Back in 1982, Prince Charles was one of the last people to dive down to the wreck of the doomed Tudor ship Mary Rose, which sank just 2km from the entrance to Portsmouth Harbour in 1545 following 34 years of service as Henry VIII’s flagship. Yesterday the prince returned with his wife, the Duchess of Cornwall, to see how the final stages of the ship’s conservation project have been coming along since she took her place in a specially designed £36m museum, which opened in May 2013.
On the royal visit yesterday, Charles spoke of his feelings of diving down to the ship and watching her hull being raised from the seabed of the Solent, and he and the Duchess of Cornwall also looked through some of the 19,000 artefacts found amid the wreckage, which are now reunited with the ship.
The Prince of Wales, President of the Mary Rose Trust, has been actively involved with the Mary Rose since his first dive on the wreck on 30 July 1975.
Ahead of the visit, Rear Admiral John Lippiett CBE, chief executive of the Mary Rose Trust, said: “We are delighted to be welcoming Their Royal Highnesses to the Mary Rose and to be able to show them around our new museum. They will meet many of the people who have made the museum project possible.
“His Royal Highness’s personal involvement has been fundamental throughout the project’s history and we look forward to showing him our achievements.

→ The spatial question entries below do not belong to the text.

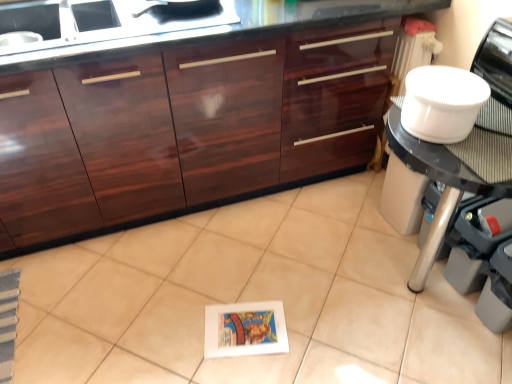
Locate an element on the screen. vacant location behind white paper book at center is located at coordinates (247, 279).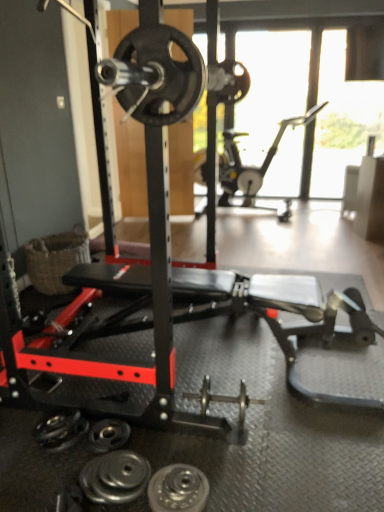
In order to click on free spot above polished silver dumbbell at lower left, the 2th dumbbell from the back (from a real-world perspective) in this screenshot , I will do `click(117, 473)`.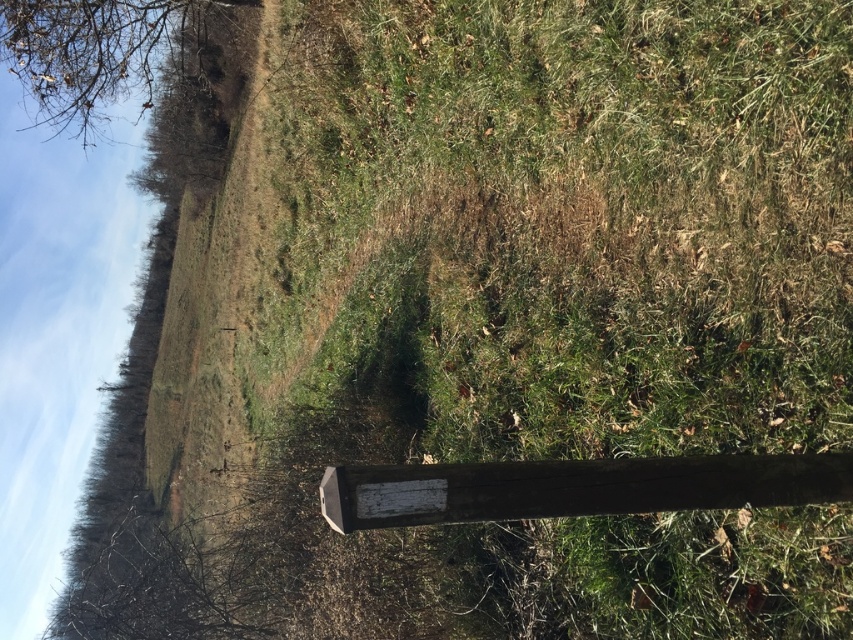
Does weathered wood signpost at lower center come behind brown bark tree at upper left?

No, it is in front of brown bark tree at upper left.

Does point (474, 509) come behind point (105, 96)?

No.

Locate an element on the screen. weathered wood signpost at lower center is located at coordinates coord(573,486).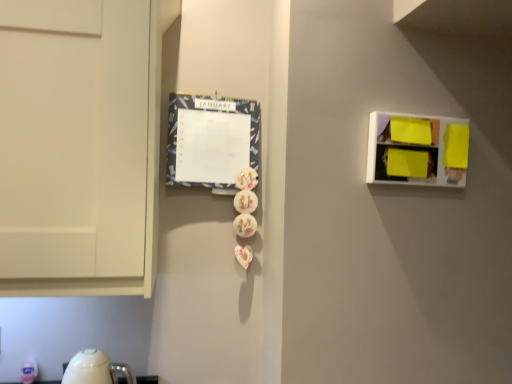
Question: From the image's perspective, is blue fabric calendar at center-left on top of bright yellow plastic at upper right?

Choices:
 (A) yes
 (B) no

Answer: (A)

Question: Is blue fabric calendar at center-left taller than bright yellow plastic at upper right?

Choices:
 (A) yes
 (B) no

Answer: (A)

Question: Does blue fabric calendar at center-left lie behind bright yellow plastic at upper right?

Choices:
 (A) yes
 (B) no

Answer: (A)

Question: Considering the relative positions of blue fabric calendar at center-left and bright yellow plastic at upper right in the image provided, is blue fabric calendar at center-left to the left of bright yellow plastic at upper right from the viewer's perspective?

Choices:
 (A) no
 (B) yes

Answer: (B)

Question: Is blue fabric calendar at center-left closer to camera compared to bright yellow plastic at upper right?

Choices:
 (A) yes
 (B) no

Answer: (B)

Question: Is blue fabric calendar at center-left smaller than bright yellow plastic at upper right?

Choices:
 (A) yes
 (B) no

Answer: (B)

Question: Is bright yellow plastic at upper right oriented away from blue fabric calendar at center-left?

Choices:
 (A) yes
 (B) no

Answer: (B)

Question: From the image's perspective, does bright yellow plastic at upper right appear higher than blue fabric calendar at center-left?

Choices:
 (A) yes
 (B) no

Answer: (B)

Question: Is bright yellow plastic at upper right in front of blue fabric calendar at center-left?

Choices:
 (A) yes
 (B) no

Answer: (A)

Question: From the image's perspective, is bright yellow plastic at upper right under blue fabric calendar at center-left?

Choices:
 (A) no
 (B) yes

Answer: (B)

Question: Are bright yellow plastic at upper right and blue fabric calendar at center-left located far from each other?

Choices:
 (A) yes
 (B) no

Answer: (B)

Question: From a real-world perspective, is bright yellow plastic at upper right under blue fabric calendar at center-left?

Choices:
 (A) no
 (B) yes

Answer: (B)

Question: Based on their sizes in the image, would you say bright yellow plastic at upper right is bigger or smaller than blue fabric calendar at center-left?

Choices:
 (A) big
 (B) small

Answer: (B)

We are especially pleased that Her Royal Highness, the Duchess of Cornwall will be paying her first visit to the Mary Rose.”
The Mary Rose Museum will be showcasing a specially commissioned promenade performance called ‘War Games’ on 5-6 March by local theatre company Cop the Needle Productions, which will consist of four mini-plays that will take place at multiple points around the museum, with scenes imagining characters and events from the day of the sinking of the Mary Rose.